The off-white dazzle of it, on a bright April morning, was undeniably effective. It was like a room in some extremely expensive sanatorium. Comfortable modern chairs in grey loose covers had replaced the old clutter of cane and chintz and heavy-fringed velvet. The dark dadoed walls and the coffered ceiling, with its twelve inset panels depicting the months, had been smoothly boxed in, and on the new walls a few of the original pictures were hung beside very different work. There was old Sir Eustace, and his young wife Geraldine, two full-length portraits designed to glance tenderly at each other, but now divided by a large almost ‘abstract’ painting of a factory perhaps or a prison. Daphne turned and looked at Sir Edwin, more respectfully hung on the facing wall, beside the rather chilling portrait of her mother-in-law. This had been done a few years before the War, and showed her in a dark red dress, her hair drawn back, a shining absence of doubt in her large pale eyes. She was holding a closed fan, like a lacquered black baton. Here nothing came between the couple, but still a vague air of satire seemed to threaten them, in their carved and gilded frames. In the old drawing-room, where the curtains, even when roped back, had been so bulky that they kept out much of the light, Daphne had loved to sit and almost, in a way, to hide; but no such refuge was offered by the new one, and she decided to go upstairs and see if the children were ready.

‘Mummy!’ said Wilfrid, as soon as she went into the nursery. ‘Is Mrs Cow coming?’

‘Wilfrid’s afraid of Mrs Cow,’ said Corinna.

‘I am not,’ said Wilfrid.

‘Why would anyone be afraid of a dear old lady?’ said Nanny.

‘Yes, thank you, Nanny,’ said Daphne. ‘Now, my darlings, are you going to give Granny Sawle a special surprise?’

‘Will it be the same surprise as last time?’ said Corinna.

Daphne thought for a second and said, ‘This time it will be a double surprise.’ For Wilfrid these rituals, invented by his sister, were still sickeningly exciting, but Corinna herself was beginning to think them beneath her. ‘We must all be sweet to Mrs Cow,’ Daphne said. ‘She is not very well.’

‘Is she infectious?’ said Corinna, who had only just got over the measles.

‘Not that sort of unwell,’ said Daphne. ‘She has awful arthritis.
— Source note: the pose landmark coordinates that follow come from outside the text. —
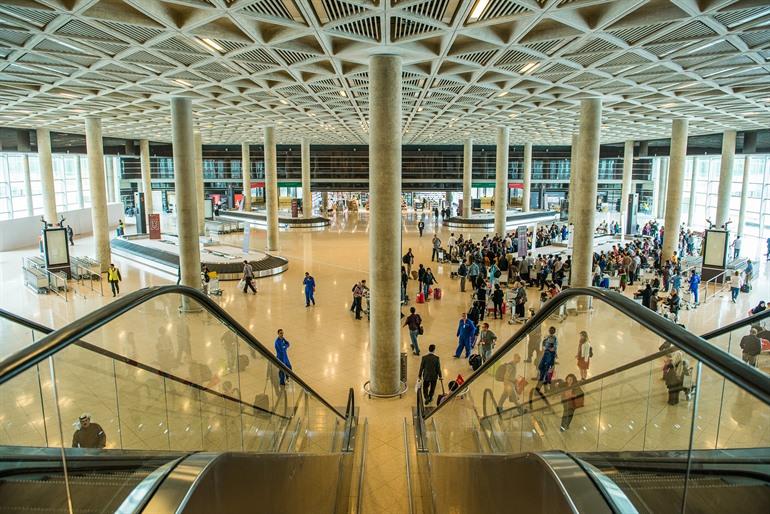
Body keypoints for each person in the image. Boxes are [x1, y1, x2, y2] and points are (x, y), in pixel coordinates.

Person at [535, 327, 558, 391]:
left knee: (545, 376)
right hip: (547, 363)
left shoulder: (549, 338)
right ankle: (540, 389)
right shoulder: (550, 339)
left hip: (547, 363)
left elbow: (548, 347)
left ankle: (544, 389)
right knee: (544, 375)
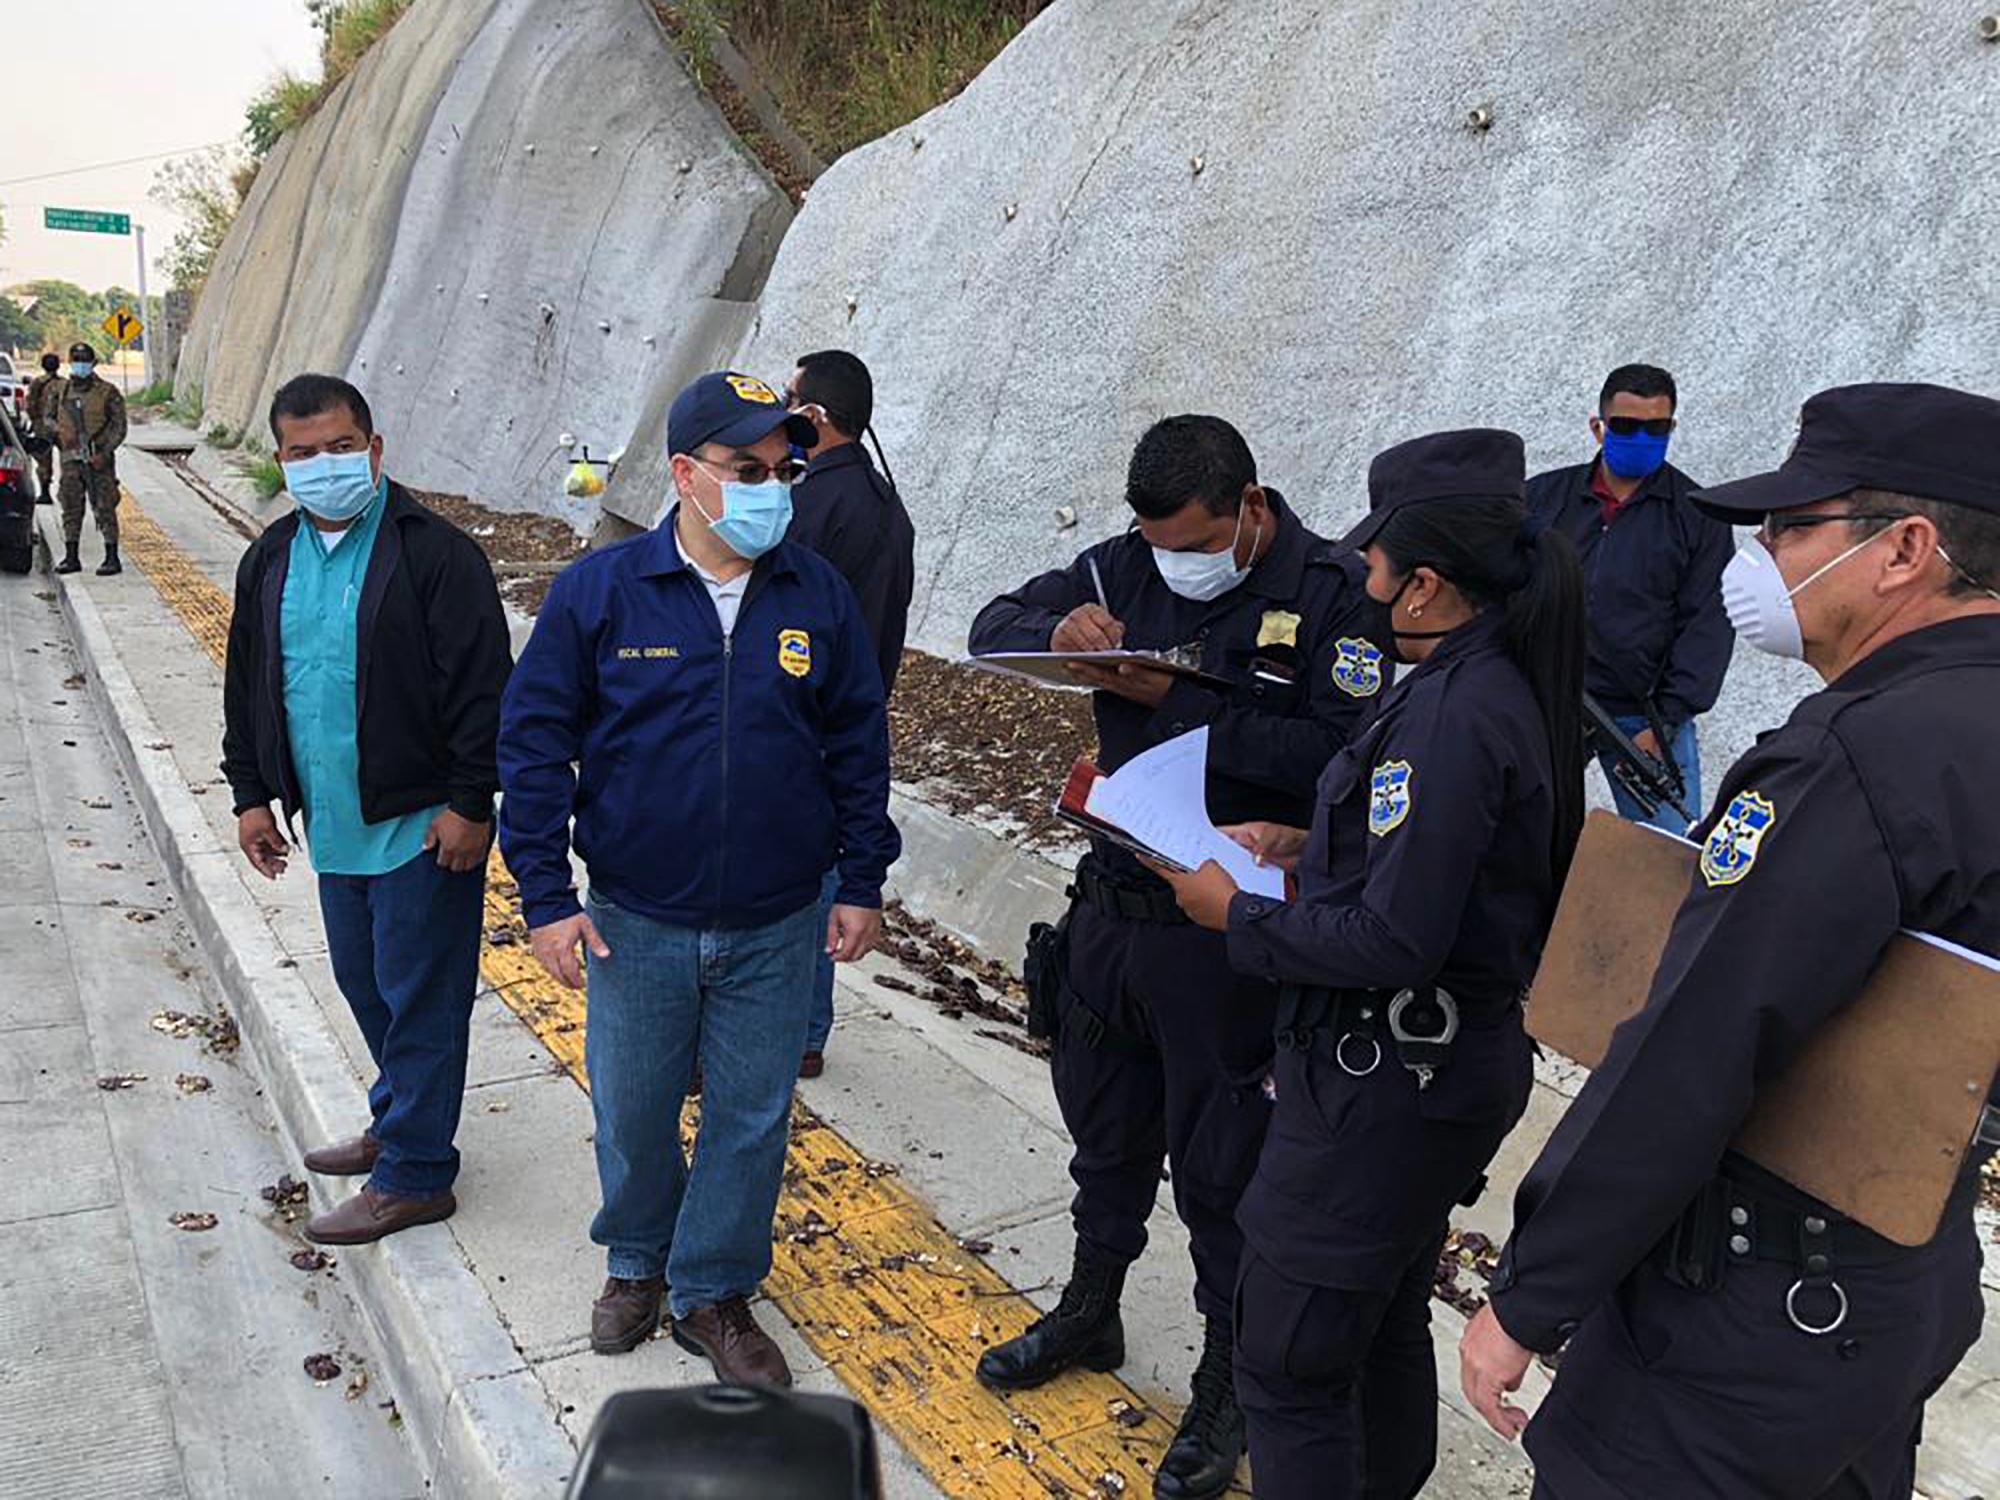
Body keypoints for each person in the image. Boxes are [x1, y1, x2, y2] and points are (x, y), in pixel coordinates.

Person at [1462, 383, 2000, 1499]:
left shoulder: (1854, 756)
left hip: (1747, 1316)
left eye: (1793, 527)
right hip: (1902, 1282)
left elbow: (1693, 1044)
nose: (1758, 555)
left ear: (1906, 549)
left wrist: (1529, 1293)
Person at [1153, 429, 1587, 1499]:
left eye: (1378, 568)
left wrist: (1233, 918)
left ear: (1429, 586)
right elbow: (1447, 867)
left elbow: (1397, 939)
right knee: (1377, 1316)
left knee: (1288, 1363)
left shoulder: (1453, 711)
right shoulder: (1479, 681)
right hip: (1420, 1081)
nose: (1365, 582)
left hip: (1385, 1086)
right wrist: (1310, 846)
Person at [968, 415, 1392, 1500]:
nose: (1173, 564)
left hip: (1228, 932)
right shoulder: (1120, 565)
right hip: (1113, 907)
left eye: (1194, 542)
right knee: (1103, 1136)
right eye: (1157, 544)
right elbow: (991, 625)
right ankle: (1089, 1308)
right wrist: (1059, 626)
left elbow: (1347, 748)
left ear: (1249, 508)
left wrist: (1186, 702)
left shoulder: (1334, 590)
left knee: (1222, 1172)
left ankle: (1224, 1383)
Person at [498, 370, 898, 1387]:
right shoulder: (601, 592)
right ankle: (635, 1262)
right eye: (745, 469)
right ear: (684, 473)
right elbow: (535, 747)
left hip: (778, 919)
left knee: (750, 1118)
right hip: (637, 920)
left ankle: (712, 1288)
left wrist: (861, 881)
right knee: (632, 1112)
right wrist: (544, 898)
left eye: (782, 469)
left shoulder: (818, 594)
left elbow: (857, 743)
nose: (772, 488)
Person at [221, 374, 512, 1246]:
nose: (323, 465)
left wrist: (472, 803)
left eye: (340, 448)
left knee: (422, 996)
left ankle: (418, 1173)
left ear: (375, 449)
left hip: (422, 826)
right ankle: (400, 1119)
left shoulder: (436, 553)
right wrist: (250, 793)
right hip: (331, 822)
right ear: (281, 460)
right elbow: (248, 682)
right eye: (303, 453)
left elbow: (484, 689)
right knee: (366, 985)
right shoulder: (270, 555)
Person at [781, 349, 916, 1080]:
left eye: (788, 400)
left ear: (814, 418)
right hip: (858, 711)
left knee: (793, 880)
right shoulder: (889, 506)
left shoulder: (803, 506)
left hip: (799, 714)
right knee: (827, 874)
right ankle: (806, 1032)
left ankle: (786, 1025)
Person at [1527, 364, 1733, 829]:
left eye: (1655, 428)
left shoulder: (1697, 514)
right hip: (1548, 703)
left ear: (1672, 428)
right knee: (1519, 837)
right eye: (1624, 426)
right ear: (1597, 428)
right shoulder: (1542, 499)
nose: (1640, 437)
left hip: (1644, 718)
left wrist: (1666, 720)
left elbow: (1708, 623)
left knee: (1664, 855)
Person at [53, 342, 127, 576]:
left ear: (93, 364)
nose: (80, 365)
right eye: (76, 360)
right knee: (71, 507)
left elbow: (119, 426)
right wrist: (62, 435)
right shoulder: (61, 390)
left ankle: (112, 557)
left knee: (104, 506)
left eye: (84, 361)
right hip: (71, 460)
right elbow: (47, 419)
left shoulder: (108, 392)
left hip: (98, 459)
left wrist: (104, 452)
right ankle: (71, 556)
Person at [25, 352, 62, 500]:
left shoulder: (38, 383)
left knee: (43, 460)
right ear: (58, 366)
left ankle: (45, 492)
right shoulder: (65, 383)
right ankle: (66, 491)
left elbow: (31, 405)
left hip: (42, 426)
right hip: (62, 427)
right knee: (67, 459)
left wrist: (34, 421)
I’m afraid she’s in a great deal of pain.’

‘Poor lady,’ said Wilfrid, visibly attempting a maturer view of her.

‘I know . . .’ said Daphne, ‘poor lady.’ She perched selfconsciously on the upholstered top of the high fender. ‘No fire today, then, Nanny?’ she said.

‘Well, my lady, we thought it was almost nice enough to do without.’

‘Are you warm enough, Corinna?’

‘Yes, just about, Mother,’ said Corinna, and glanced uneasily at Mrs Copeland.

‘I
am
rather cold,’ said Wilfrid, who tended to adopt a grievance once it had been pointed out to him.